Your $1,000 Became $5,726 Over a Decade

1-Year Return

  • Initial Investment: $1,000
  • Current Value: $1,319
  • Total Return: 31.9%
  • S&P 500 (same period): Approximately 26%

5-Year Return

  • Initial Investment: $1,000
  • Current Value: $3,817
  • Total Return: 281.7%
  • Annualized Return: 30.7%
  • S&P 500 (same period): Approximately 15% annualized

10-Year Return

  • Initial Investment: $1,000
  • Current Value: $5,726
  • Total Return: 472.6%
  • Annualized Return: 19.0%
  • S&P 500 (same period): Approximately 13% annualized

Oracle crushed the S&P 500 at every time horizon, but the ride required conviction. The stock hit $345.72 in September 2025 before collapsing to $185.63 two months later, a 46% drawdown. Timing mattered enormously. Investors who bought at the peak are down 37% despite strong fundamentals.

Returns were driven by Oracle’s cloud transformation and AI positioning. Revenue growth accelerated from mid-single digits to double digits as cloud infrastructure took over. Management expects cloud revenue to reach $25 billion this fiscal year, up from near zero a decade ago.

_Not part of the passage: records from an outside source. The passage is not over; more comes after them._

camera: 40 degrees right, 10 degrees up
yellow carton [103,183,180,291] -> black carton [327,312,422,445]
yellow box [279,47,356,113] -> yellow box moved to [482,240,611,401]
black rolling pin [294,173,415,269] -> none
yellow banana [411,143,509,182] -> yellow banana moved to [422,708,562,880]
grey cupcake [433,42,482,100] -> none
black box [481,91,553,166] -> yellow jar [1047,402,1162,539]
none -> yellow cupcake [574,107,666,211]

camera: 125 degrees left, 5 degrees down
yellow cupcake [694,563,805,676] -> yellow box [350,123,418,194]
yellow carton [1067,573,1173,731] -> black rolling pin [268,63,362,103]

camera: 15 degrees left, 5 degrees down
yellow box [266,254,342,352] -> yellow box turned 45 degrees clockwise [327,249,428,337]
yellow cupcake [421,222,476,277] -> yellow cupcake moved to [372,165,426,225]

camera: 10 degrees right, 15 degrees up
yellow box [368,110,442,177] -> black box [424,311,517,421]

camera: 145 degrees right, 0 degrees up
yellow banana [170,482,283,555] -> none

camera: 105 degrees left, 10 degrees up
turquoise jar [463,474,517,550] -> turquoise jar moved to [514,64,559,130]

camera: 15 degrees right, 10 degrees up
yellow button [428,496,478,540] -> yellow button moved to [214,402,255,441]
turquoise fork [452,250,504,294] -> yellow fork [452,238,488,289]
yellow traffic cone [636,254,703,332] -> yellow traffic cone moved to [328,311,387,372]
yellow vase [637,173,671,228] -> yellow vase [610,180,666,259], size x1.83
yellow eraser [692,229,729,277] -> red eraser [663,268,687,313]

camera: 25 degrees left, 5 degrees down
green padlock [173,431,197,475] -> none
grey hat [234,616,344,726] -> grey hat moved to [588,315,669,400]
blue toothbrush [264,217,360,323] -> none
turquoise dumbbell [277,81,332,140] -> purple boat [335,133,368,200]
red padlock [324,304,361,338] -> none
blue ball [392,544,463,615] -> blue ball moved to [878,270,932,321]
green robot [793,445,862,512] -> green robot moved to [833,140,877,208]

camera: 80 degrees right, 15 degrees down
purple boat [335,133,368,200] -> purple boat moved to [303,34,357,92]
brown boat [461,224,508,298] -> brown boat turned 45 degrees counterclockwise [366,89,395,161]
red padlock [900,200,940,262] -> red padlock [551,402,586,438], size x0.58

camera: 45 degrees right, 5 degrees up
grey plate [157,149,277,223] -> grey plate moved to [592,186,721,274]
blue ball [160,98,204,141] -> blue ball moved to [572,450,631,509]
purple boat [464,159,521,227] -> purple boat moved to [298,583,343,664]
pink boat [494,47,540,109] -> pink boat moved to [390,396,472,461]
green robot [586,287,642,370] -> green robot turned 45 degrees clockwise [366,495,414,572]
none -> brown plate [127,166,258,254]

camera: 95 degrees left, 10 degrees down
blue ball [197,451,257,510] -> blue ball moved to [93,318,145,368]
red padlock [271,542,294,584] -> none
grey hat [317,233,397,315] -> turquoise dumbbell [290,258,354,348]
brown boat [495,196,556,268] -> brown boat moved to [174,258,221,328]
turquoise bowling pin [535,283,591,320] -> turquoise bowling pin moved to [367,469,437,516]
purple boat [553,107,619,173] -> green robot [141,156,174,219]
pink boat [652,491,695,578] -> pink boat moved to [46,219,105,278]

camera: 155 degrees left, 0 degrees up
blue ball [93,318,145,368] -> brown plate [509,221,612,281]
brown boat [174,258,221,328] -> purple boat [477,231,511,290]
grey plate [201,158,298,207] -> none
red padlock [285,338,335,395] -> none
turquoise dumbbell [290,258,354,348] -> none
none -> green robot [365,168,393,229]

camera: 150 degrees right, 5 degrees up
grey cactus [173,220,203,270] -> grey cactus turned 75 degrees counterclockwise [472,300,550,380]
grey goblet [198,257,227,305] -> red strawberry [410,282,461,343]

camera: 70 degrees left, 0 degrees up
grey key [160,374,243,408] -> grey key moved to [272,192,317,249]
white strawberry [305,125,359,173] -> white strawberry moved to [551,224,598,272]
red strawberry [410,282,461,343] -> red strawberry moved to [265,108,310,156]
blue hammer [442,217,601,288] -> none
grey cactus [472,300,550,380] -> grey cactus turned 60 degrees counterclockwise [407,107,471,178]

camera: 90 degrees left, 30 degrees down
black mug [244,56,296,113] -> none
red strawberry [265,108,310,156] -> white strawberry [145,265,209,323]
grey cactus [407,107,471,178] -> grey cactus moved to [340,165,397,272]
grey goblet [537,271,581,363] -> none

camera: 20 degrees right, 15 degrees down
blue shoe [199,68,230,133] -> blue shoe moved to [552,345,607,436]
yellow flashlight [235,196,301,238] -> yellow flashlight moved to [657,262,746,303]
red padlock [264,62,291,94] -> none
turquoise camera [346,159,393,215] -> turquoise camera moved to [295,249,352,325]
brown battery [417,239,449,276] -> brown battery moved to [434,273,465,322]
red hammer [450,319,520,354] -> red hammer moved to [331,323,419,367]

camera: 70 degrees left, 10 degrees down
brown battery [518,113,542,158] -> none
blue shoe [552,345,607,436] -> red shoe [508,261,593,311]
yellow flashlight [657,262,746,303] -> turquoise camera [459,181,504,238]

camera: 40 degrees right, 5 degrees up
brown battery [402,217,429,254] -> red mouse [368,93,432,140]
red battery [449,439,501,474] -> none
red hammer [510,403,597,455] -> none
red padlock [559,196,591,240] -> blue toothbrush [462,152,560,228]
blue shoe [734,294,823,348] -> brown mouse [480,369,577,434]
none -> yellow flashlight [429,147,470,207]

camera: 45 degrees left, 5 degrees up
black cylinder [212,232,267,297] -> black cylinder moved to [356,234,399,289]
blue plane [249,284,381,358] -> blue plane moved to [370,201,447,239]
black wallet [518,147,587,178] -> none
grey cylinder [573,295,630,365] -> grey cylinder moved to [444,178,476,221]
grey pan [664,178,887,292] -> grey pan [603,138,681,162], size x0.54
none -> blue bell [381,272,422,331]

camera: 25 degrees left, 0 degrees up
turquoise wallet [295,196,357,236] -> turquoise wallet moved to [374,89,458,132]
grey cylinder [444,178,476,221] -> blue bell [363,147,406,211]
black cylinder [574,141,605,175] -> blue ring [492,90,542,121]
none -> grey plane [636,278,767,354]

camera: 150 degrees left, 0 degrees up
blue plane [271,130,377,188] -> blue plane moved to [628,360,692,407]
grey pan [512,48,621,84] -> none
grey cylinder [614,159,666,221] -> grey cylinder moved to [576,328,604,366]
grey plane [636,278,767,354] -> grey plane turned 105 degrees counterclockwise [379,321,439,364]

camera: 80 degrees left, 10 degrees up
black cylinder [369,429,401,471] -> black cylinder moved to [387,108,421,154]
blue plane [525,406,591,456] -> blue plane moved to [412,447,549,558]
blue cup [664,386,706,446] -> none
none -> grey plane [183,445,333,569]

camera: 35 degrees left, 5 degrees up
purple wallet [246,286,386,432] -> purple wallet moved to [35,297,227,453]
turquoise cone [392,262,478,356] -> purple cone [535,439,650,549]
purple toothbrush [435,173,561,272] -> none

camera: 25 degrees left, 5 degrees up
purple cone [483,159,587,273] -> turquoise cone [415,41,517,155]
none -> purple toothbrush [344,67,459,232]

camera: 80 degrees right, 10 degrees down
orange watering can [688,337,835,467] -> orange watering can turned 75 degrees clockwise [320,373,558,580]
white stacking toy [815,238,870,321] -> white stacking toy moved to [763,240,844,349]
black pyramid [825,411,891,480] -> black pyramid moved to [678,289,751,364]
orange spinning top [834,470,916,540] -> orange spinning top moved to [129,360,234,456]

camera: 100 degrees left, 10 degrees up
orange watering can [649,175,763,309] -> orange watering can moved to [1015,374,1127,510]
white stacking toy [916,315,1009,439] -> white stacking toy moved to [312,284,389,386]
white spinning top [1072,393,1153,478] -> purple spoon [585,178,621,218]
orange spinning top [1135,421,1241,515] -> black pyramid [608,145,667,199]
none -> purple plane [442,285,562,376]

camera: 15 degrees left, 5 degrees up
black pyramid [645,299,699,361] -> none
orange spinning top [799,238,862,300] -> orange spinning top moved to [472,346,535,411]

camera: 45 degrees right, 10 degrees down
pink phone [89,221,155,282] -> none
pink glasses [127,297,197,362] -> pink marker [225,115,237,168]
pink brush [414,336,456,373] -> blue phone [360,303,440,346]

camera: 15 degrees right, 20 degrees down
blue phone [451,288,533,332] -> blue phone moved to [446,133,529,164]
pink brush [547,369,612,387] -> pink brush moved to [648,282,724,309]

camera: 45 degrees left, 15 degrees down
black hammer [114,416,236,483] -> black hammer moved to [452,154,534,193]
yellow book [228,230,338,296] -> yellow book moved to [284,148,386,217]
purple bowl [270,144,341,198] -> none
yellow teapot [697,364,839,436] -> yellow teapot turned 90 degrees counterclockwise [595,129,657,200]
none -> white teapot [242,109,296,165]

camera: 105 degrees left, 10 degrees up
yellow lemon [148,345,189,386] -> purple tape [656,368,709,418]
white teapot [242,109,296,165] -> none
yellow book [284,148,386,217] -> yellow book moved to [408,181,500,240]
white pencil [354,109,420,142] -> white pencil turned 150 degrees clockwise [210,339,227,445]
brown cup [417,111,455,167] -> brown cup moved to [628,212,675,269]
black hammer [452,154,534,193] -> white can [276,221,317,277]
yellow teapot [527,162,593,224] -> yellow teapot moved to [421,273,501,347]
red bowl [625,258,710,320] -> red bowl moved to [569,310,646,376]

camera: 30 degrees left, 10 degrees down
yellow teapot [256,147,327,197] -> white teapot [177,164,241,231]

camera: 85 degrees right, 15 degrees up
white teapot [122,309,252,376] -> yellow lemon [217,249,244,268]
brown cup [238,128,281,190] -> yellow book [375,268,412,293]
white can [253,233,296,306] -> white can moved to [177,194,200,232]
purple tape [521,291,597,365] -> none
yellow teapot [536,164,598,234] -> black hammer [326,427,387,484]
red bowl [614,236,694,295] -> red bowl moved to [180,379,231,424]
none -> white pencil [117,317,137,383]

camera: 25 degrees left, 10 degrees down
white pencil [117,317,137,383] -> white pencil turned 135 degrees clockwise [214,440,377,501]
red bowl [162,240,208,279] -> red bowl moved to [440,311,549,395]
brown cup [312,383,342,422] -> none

An infographic titled 'ORACLE (ORCL): From Database Giant to AI Infrastructure Powerhouse'. It illustrates Oracle's strategic pivot through three phases: Legacy (Database Dominance), Pivot (Cloud Infrastructure), and Current (Hyperscale AI & LLMs). Key data points include 77% of total revenue from Cloud Services, 55% YoY growth, a +336% GPU consumption revenue surge, and $97.3 billion in Remaining Performance Obligation. A quote from Larry Ellison highlights Oracle's AI supercomputer. Investment performance charts compare ORCL's 1-year ($1,319, 31.9%), 5-year ($3,817, 281.7%), and 10-year ($5,726, 472.6%) returns to the S&P 500's performance. A 'Risk & Volatility' section shows a 46% stock drawdown from $345.72 (Sept 2025) to $185.63 (Nov 2025) and lists associated risks. 'Key Considerations & Outlook' provides bull case factors (AI Infrastructure Demand, Technical Advantages, Revenue Visibility, Margin Improvement) and bear case factors (Peak AI Demand, Execution Risks, Premium Valuation, Regulatory Uncertainty). An analyst consensus target of $332.29 is also displayed.
24/7 Wall St.

Key Investment Considerations

Investors considering Oracle should evaluate whether AI infrastructure spending will stay elevated for the next three to five years. The company has real technical advantages in network speed and modular deployment. Major customers like OpenAI, Meta, and xAI validate the product. The $97.3 billion RPO provides revenue visibility, and margins are improving with scale. Analysts have a consensus target of $332.29, implying 53% upside from current levels around $217.

Potential risks include the possibility that AI infrastructure demand has peaked or that Oracle’s execution could slip. The stock trades at 50x trailing earnings and 42x forward earnings, pricing in perfection. Three of the last four quarters missed earnings estimates. The recent 46% drawdown shows how quickly sentiment can turn. Regulatory scrutiny around data center power contracts adds uncertainty.

The bull case centers on patient investors willing to ride volatility. The cloud migration is still early, and Oracle’s unique multi-cloud partnerships give it optionality competitors lack. However, the stock carries significant risk given premium valuations and the need for sustained AI infrastructure demand.